Through a deeply poetic narrative, Kogawa weaves the story of the fictional Nakane and Kato families’ past and present together to tell the story of how Naomi and her family were forced from their beloved home in Vancouver, near the sea where they made their living as fisherman, and moved inland to the remote rural town of Granton, Slocan in Alberta. Naomi’s memories are juxtaposed with the collection of documents Aunt Emily has sent, including letters from the government ordering the imprisonment of the men, city curfews, and laws restricting where Canadians of Japanese descent can live. Interwoven with their journey is the mysterious disappearance of the children’s mother who had traveled to Japan shortly before the war broke out to attend to her mother and then was never heard from again.

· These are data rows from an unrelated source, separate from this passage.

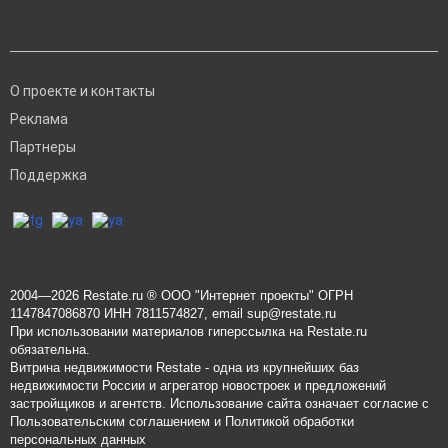
О проекте и контакты
Реклама
Партнеры
Поддержка
2004—2026
Restate.ru
® ООО "Интернет проекты" ОГРН
1147847086870 ИНН 7811574827, email
sup@restate.ru
При использовании материалов гиперссылка на Restate.ru
обязательна.
Витрина недвижимости Restate - одна из крупнейших баз
недвижимости России и агрегатор новостроек и предложений
застройщиков и агентств. Использование сайта означает согласие с
Пользовательским соглашением
и
Политикой обработки
персональных данных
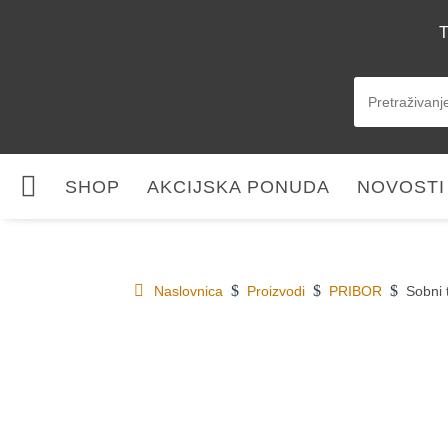
T

SHOP
AKCIJSKA PONUDA
NOVOSTI
$
$
$
Naslovnica
Proizvodi
PRIBOR
Sobni 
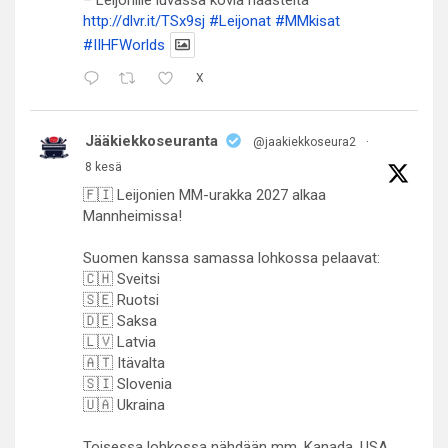
http://dlvr.it/TSx9sj
#Leijonat
#MMkisat
#IIHFWorlds
X
Jääkiekkoseuranta
@jaakiekkoseura2
·
8 kesä
🇫🇮 Leijonien MM-urakka 2027 alkaa
Mannheimissa!
Suomen kanssa samassa lohkossa pelaavat:
🇨🇭 Sveitsi
🇸🇪 Ruotsi
🇩🇪 Saksa
🇱🇻 Latvia
🇦🇹 Itävalta
🇸🇮 Slovenia
🇺🇦 Ukraina
Toisessa lohkossa nähdään mm. Kanada, USA,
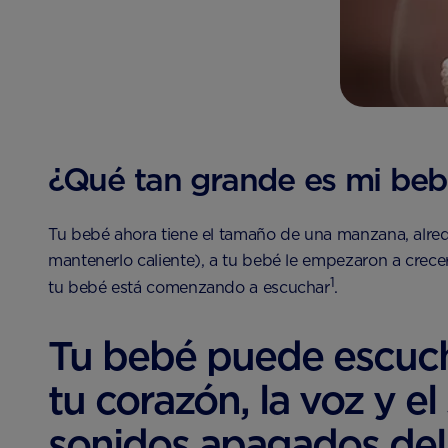
¿Qué tan grande es mi beb
Tu bebé ahora tiene el tamaño de una manzana, alre
mantenerlo caliente), a tu bebé le empezaron a crece
1
tu bebé está comenzando a escuchar
.
Tu bebé puede escuch
tu corazón, la voz y e
sonidos apagados del 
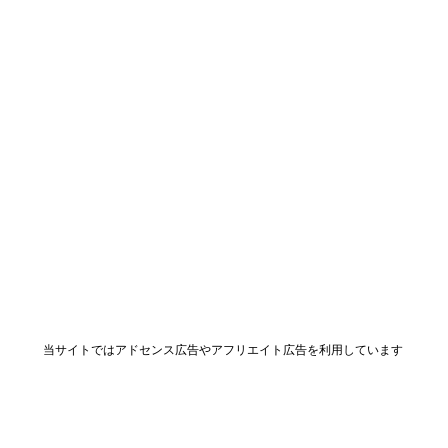
当サイトではアドセンス広告やアフリエイト広告を利用しています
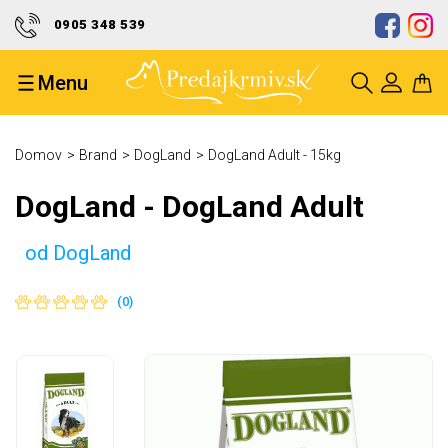
0905 348 539
Doprava zdarma od 50 eur
Menu
Ocenenie kvality a spoľahlivosti
Bezpečný nákup a ochrana Vašich
Domov
Brand
DogLand
DogLand Adult - 15kg
údajov
DogLand - DogLand Adult
od DogLand
(0)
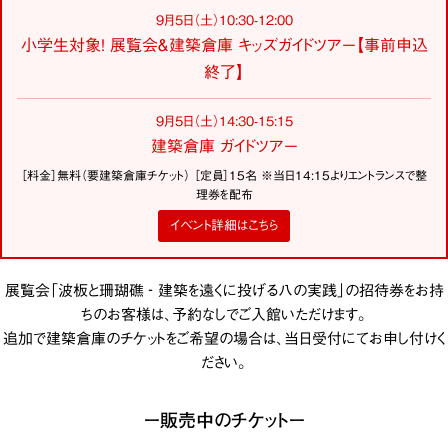
9月5日（土）10:30-12:00
小学生対象！ 展覧会＆建築倉庫 キッズガイドツアー【事前申込
終了】
9月5日（土）14:30-15:15
建築倉庫 ガイドツアー
［料金］無料（要建築倉庫チケット） ［定員］15名 ※当日14:15よりエントランスで整
理券を配布
イベント詳細はこちら
展覧会「波板と珊瑚礁 ‐ 建築を遠くに投げる八の実践」の招待券をお持
ちのお客様は、予約なしでご入館いただけます。
追加で建築倉庫のチケットをご希望の場合は、当日受付にてお申し付けく
ださい。
ー販売中のチケットー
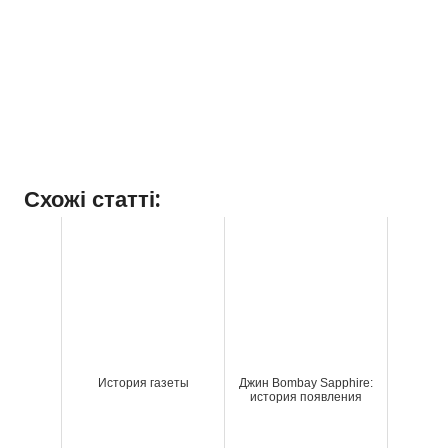
Схожі статті:
История газеты
Джин Bombay Sapphire:
история появления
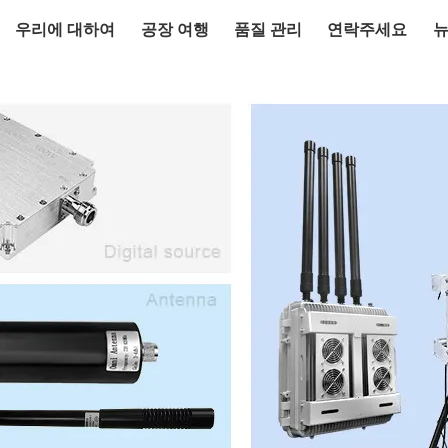
우리에 대하여
공장 여행
품질 관리
연락주세요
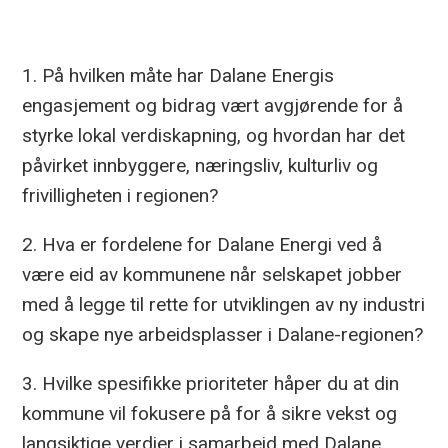
1. På hvilken måte har Dalane Energis
engasjement og bidrag vært avgjørende for å
styrke lokal verdiskapning, og hvordan har det
påvirket innbyggere, næringsliv, kulturliv og
frivilligheten i regionen?
2. Hva er fordelene for Dalane Energi ved å
være eid av kommunene når selskapet jobber
med å legge til rette for utviklingen av ny industri
og skape nye arbeidsplasser i Dalane-regionen?
3. Hvilke spesifikke prioriteter håper du at din
kommune vil fokusere på for å sikre vekst og
langsiktige verdier i samarbeid med Dalane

An extraordinary work of historical fiction, Kogawa brings to life the characters of Naomi, her musical prodigy brother Stephen, her sensitive and loving father, her justice minded Aunt Emily, and the ever resilient Obasan and Uncle, while educating the reader at the same time, often times like Naomi, despite ourselves. In Naomi’s reluctance the author seems to question the impact of this knowledge and her writing:


“All of Aunt Emily’s words, all her papers, the telegrams and petitions, are like scratchings in the barnyard, the evidence of much activity, scaly claws hard at work. But what good they do. I do not know—those little black typewritten words–rain words, cloud droppings...The words are not made flesh.”


For me, Obasan is another piece of the puzzle that shows the interconnectedness of our global communities for better or worse - how actions and policies in one country reflect shifts in attitude, politics, and democracy all over the world. No nation, no people live in isolation, but rather we’re waves of water in a great sea of humanity constantly creating ripples through the lives of people all over the planet.